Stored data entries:
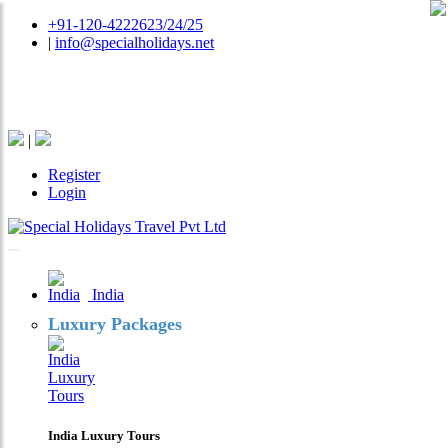
+91-120-4222623/24/25
|
info@specialholidays.net
National Tourism Awardee - Tour Operator & Travel
Agent
|
Register
Login
India
Luxury Packages
India Luxury Tours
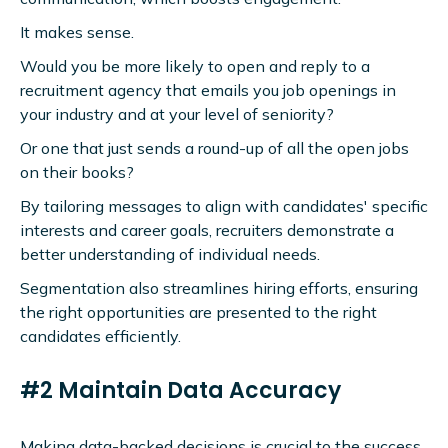
It makes sense.
Would you be more likely to open and reply to a
recruitment agency that emails you job openings in
your industry and at your level of seniority?
Or one that just sends a round-up of all the open jobs
on their books?
By tailoring messages to align with candidates' specific
interests and career goals, recruiters demonstrate a
better understanding of individual needs.
Segmentation also streamlines hiring efforts, ensuring
the right opportunities are presented to the right
candidates efficiently.
#2 Maintain Data Accuracy
Making data-backed decisions is crucial to the success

EXERCISE DETAILS => Write the data out again word for word; leave the pictures behind.

SOLUTION =>
+91-120-4222623/24/25
|
info@specialholidays.net
National Tourism Awardee - Tour Operator & Travel
Agent
|
Register
Login
India
Luxury Packages
India Luxury Tours
It makes sense.
Would you be more likely to open and reply to a
recruitment agency that emails you job openings in
your industry and at your level of seniority?
Or one that just sends a round-up of all the open jobs
on their books?
By tailoring messages to align with candidates' specific
interests and career goals, recruiters demonstrate a
better understanding of individual needs.
Segmentation also streamlines hiring efforts, ensuring
the right opportunities are presented to the right
candidates efficiently.
#2 Maintain Data Accuracy
Making data-backed decisions is crucial to the success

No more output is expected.